Caveat: If revisions 4 and 7 only added new files to the source tree, revisions 5 and 8 could be dumped without the `–incremental` option as full revisions (avoiding comparison with revisions 4 and 7, which fail because of the corruption). However, in our example, revisions 4 and 7 modify existing files, so dumping without `–incremental` would cause an error when loading into a new repository because the files already exist in the source tree:
svnadmin: E160020: File already exists: filesystem 'recoveredrepo/db', transaction '4-4', path 'file'
3. Create a New Repository
A new SVN repository is easily created with `svnadmin create`:
jk@gerty ~/svn $ svnadmin create recoveredrepo
4. Restore Valid Revisions from Dumpfile
Importing the dumpfile into the new SVN repository is also easily accomplished with `svnadmin load`:
jk@gerty ~/svn $ cat dumpfile | svnadmin load recoveredrepo <<< Started new transaction, based on original revision 1 ------- Committed revision 1 >>> <<< Started new transaction, based on original revision 2 ------- Committed revision 2 >>> <<< Started new transaction, based on original revision 3 ------- Committed revision 3 >>> <<< Started new transaction, based on original revision 4 ------- Committed revision 4 >>> <<< Started new transaction, based on original revision 6 ------- Committed new rev 5 (loaded from original rev 6) >>> <<< Started new transaction, based on original revision 7 ------- Committed new rev 6 (loaded from original rev 7) >>> <<< Started new transaction, based on original revision 9 ------- Committed new rev 7 (loaded from original rev 9) >>> <<< Started new transaction, based on original revision 10 ------- Committed new rev 8 (loaded from original rev 10) >>>
Note that because of the omitted revisions, the new repository will have revisions numbers that do not necessarily correspond with the old revision numbers.

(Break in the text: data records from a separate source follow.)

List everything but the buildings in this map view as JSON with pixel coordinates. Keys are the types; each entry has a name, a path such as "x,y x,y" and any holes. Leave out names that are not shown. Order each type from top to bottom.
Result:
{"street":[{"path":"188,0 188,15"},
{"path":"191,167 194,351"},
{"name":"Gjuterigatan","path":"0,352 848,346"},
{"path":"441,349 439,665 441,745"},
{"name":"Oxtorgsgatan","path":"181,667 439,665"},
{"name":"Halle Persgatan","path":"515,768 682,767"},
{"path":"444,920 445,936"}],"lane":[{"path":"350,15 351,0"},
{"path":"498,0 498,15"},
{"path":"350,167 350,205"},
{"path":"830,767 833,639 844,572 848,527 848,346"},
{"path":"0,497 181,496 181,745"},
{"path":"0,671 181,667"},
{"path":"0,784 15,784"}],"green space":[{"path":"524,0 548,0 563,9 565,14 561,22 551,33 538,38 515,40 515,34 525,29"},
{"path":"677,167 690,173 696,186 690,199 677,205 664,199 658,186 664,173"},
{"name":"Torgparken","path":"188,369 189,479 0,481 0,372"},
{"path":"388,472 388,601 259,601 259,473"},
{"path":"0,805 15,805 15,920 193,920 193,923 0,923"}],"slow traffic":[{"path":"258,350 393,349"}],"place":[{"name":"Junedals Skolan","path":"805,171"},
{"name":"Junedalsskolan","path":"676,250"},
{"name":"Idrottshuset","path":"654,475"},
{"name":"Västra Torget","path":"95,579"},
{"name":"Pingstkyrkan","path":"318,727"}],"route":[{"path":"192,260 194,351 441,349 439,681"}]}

5. Compare the Recovered Repository
Now that we have recovered what we can from the corrupted SVN repository, it is time to perform a checkout:
jk@gerty ~/svn $ svn co file:///Users/jk/svn/recoveredrepo recoveredwc Checked out revision 8.

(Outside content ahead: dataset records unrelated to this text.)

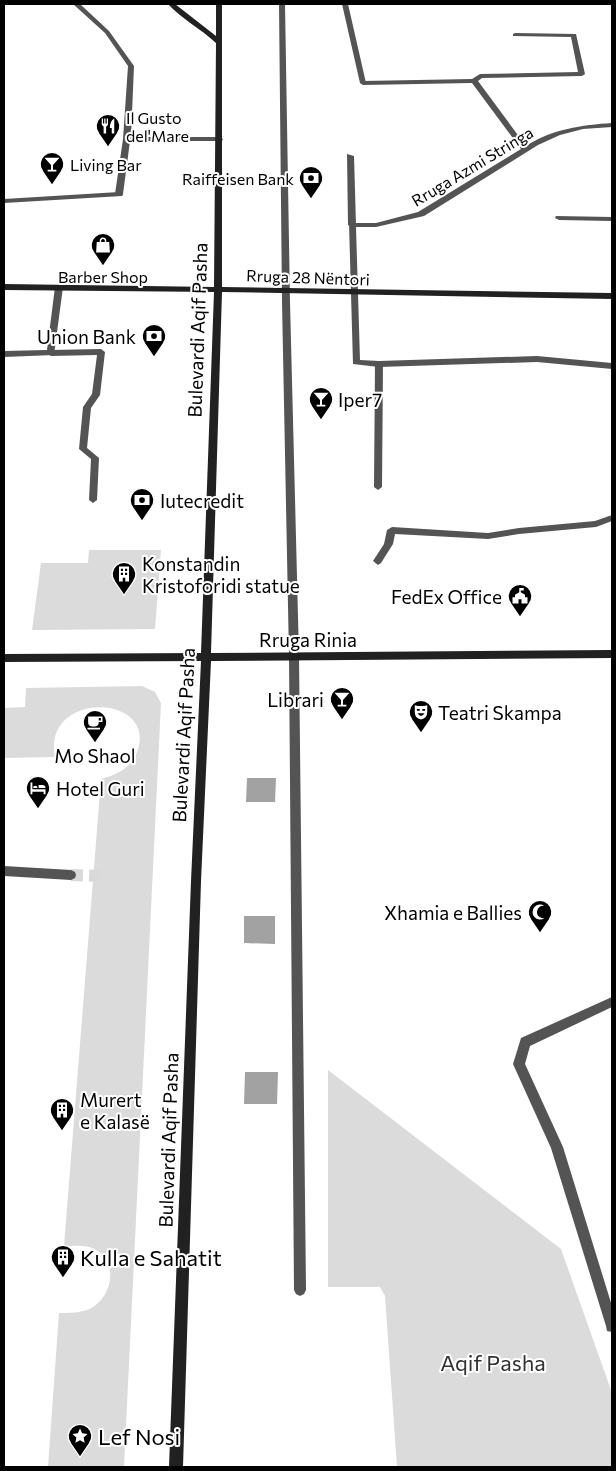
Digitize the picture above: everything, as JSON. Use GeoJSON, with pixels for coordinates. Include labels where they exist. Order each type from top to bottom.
{"type":"FeatureCollection","features":[{"type":"Feature","properties":{"kind":"main road"},"geometry":{"type":"LineString","coordinates":[[171,4],[218,42]]}},
{"type":"Feature","properties":{"kind":"main road","name":"Bulevardi Aqif Pasha"},"geometry":{"type":"LineString","coordinates":[[176,1467],[218,288],[219,4]]}},
{"type":"Feature","properties":{"kind":"main road","name":"Rruga 28 Nëntori"},"geometry":{"type":"LineString","coordinates":[[4,287],[218,288],[353,293],[612,296]]}},
{"type":"Feature","properties":{"kind":"main road","name":"Rruga Rinia"},"geometry":{"type":"LineString","coordinates":[[4,658],[612,654]]}},
{"type":"Feature","properties":{"kind":"street"},"geometry":{"type":"LineString","coordinates":[[4,201],[119,194],[127,138],[131,66],[107,32],[76,4]]}},
{"type":"Feature","properties":{"kind":"street"},"geometry":{"type":"LineString","coordinates":[[282,4],[294,656],[300,1290]]}},
{"type":"Feature","properties":{"kind":"street"},"geometry":{"type":"LineString","coordinates":[[345,4],[363,83],[474,81],[480,76],[582,74],[574,35],[515,35]]}},
{"type":"Feature","properties":{"kind":"street"},"geometry":{"type":"LineString","coordinates":[[474,81],[524,148]]}},
{"type":"Feature","properties":{"kind":"street","name":"Rruga Azmi Stringa"},"geometry":{"type":"LineString","coordinates":[[352,226],[376,225],[421,214],[524,148],[558,133],[612,125]]}},
{"type":"Feature","properties":{"kind":"street"},"geometry":{"type":"LineString","coordinates":[[127,138],[219,139]]}},
{"type":"Feature","properties":{"kind":"street"},"geometry":{"type":"LineString","coordinates":[[350,156],[356,362],[379,364],[537,359],[612,366]]}},
{"type":"Feature","properties":{"kind":"street"},"geometry":{"type":"LineString","coordinates":[[559,218],[612,219]]}},
{"type":"Feature","properties":{"kind":"street"},"geometry":{"type":"LineString","coordinates":[[51,353],[60,287]]}},
{"type":"Feature","properties":{"kind":"street"},"geometry":{"type":"LineString","coordinates":[[4,354],[101,352],[96,395],[87,407],[83,449],[94,458],[93,500]]}},
{"type":"Feature","properties":{"kind":"street"},"geometry":{"type":"LineString","coordinates":[[378,486],[379,364]]}},
{"type":"Feature","properties":{"kind":"street"},"geometry":{"type":"LineString","coordinates":[[378,561],[388,544],[392,530],[488,536],[519,531],[596,524],[612,518]]}},
{"type":"Feature","properties":{"kind":"street"},"geometry":{"type":"LineString","coordinates":[[4,871],[71,875]]}},
{"type":"Feature","properties":{"kind":"street"},"geometry":{"type":"LineString","coordinates":[[612,1002],[525,1042],[519,1064],[558,1147],[612,1326]]}},
{"type":"Feature","properties":{"kind":"green space"},"geometry":{"type":"Polygon","coordinates":[[[89,550],[161,550],[155,629],[32,630],[41,563],[88,563],[89,550]]]}},
{"type":"Feature","properties":{"kind":"green space"},"geometry":{"type":"Polygon","coordinates":[[[142,686],[155,692],[161,703],[124,1467],[48,1467],[59,1313],[90,1309],[103,1297],[110,1282],[109,1265],[105,1257],[98,1251],[86,1246],[64,1246],[101,779],[124,769],[132,761],[138,749],[139,731],[130,717],[116,710],[98,707],[80,711],[65,720],[56,735],[55,757],[4,758],[4,708],[25,707],[26,688],[142,686]]]}},
{"type":"Feature","properties":{"kind":"green space","name":"Aqif Pasha"},"geometry":{"type":"Polygon","coordinates":[[[328,1070],[561,1249],[612,1393],[612,1467],[397,1467],[385,1296],[380,1287],[328,1287],[328,1070]]]}},
{"type":"Feature","properties":{"kind":"shaded area"},"geometry":{"type":"Polygon","coordinates":[[[247,778],[276,778],[275,802],[246,802],[247,778]]]}},
{"type":"Feature","properties":{"kind":"shaded area"},"geometry":{"type":"Polygon","coordinates":[[[244,916],[275,916],[275,944],[244,943],[244,916]]]}},
{"type":"Feature","properties":{"kind":"shaded area"},"geometry":{"type":"Polygon","coordinates":[[[245,1072],[278,1072],[277,1104],[244,1104],[245,1072]]]}},
{"type":"Feature","properties":{"kind":"tunnel"},"geometry":{"type":"LineString","coordinates":[[71,875],[100,876]]}},
{"type":"Feature","properties":{"kind":"place","name":"Il Gusto del'Mare"},"geometry":{"type":"Point","coordinates":[108,147]}},
{"type":"Feature","properties":{"kind":"place","name":"Living Bar"},"geometry":{"type":"Point","coordinates":[52,185]}},
{"type":"Feature","properties":{"kind":"place","name":"Raiffeisen Bank"},"geometry":{"type":"Point","coordinates":[311,199]}},
{"type":"Feature","properties":{"kind":"place","name":"Barber Shop"},"geometry":{"type":"Point","coordinates":[103,266]}},
{"type":"Feature","properties":{"kind":"place","name":"Union Bank"},"geometry":{"type":"Point","coordinates":[154,357]}},
{"type":"Feature","properties":{"kind":"place","name":"Iper7"},"geometry":{"type":"Point","coordinates":[321,420]}},
{"type":"Feature","properties":{"kind":"place","name":"Iutecredit"},"geometry":{"type":"Point","coordinates":[142,521]}},
{"type":"Feature","properties":{"kind":"place","name":"Konstandin Kristoforidi statue"},"geometry":{"type":"Point","coordinates":[124,595]}},
{"type":"Feature","properties":{"kind":"place","name":"FedEx Office"},"geometry":{"type":"Point","coordinates":[520,617]}},
{"type":"Feature","properties":{"kind":"place","name":"Librari"},"geometry":{"type":"Point","coordinates":[342,720]}},
{"type":"Feature","properties":{"kind":"place","name":"Teatri Skampa"},"geometry":{"type":"Point","coordinates":[421,733]}},
{"type":"Feature","properties":{"kind":"place","name":"Mo Shaol"},"geometry":{"type":"Point","coordinates":[95,743]}},
{"type":"Feature","properties":{"kind":"place","name":"Hotel Guri"},"geometry":{"type":"Point","coordinates":[38,809]}},
{"type":"Feature","properties":{"kind":"place","name":"Xhamia e Ballies"},"geometry":{"type":"Point","coordinates":[540,933]}},
{"type":"Feature","properties":{"kind":"place","name":"Murert e Kalasë"},"geometry":{"type":"Point","coordinates":[62,1131]}},
{"type":"Feature","properties":{"kind":"place","name":"Kulla e Sahatit"},"geometry":{"type":"Point","coordinates":[63,1278]}},
{"type":"Feature","properties":{"kind":"place","name":"Lef Nosi"},"geometry":{"type":"Point","coordinates":[80,1457]}}]}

We can also compare it with an up-to-date working copy (if one is available):
jk@gerty ~/svn $ diff -r -x .svn recoveredwc/ originalwc/ diff -r -x .svn recoveredwc/somefile originalwc/somefilefile 1c1 < Hello World --- > Nothing
Note that we omit comparison of the `.svn` directories with `-x .svn`.
From the comparison, we can see that some data in the new recovered working copy is different from the original working copy. If the original working copy was fully up-to-date, this may give us a hint as to what data was lost due to corrupted revisions.
While this solution would not detect data loss in the repository history, it would potentially allow us to detect data loss in the latest version of the files (which are often the most relevant).
Using the diff, we can determine which version of the file is most correct on a case-by-case basis . Any necessary updates can then be committed to the new recovered repository.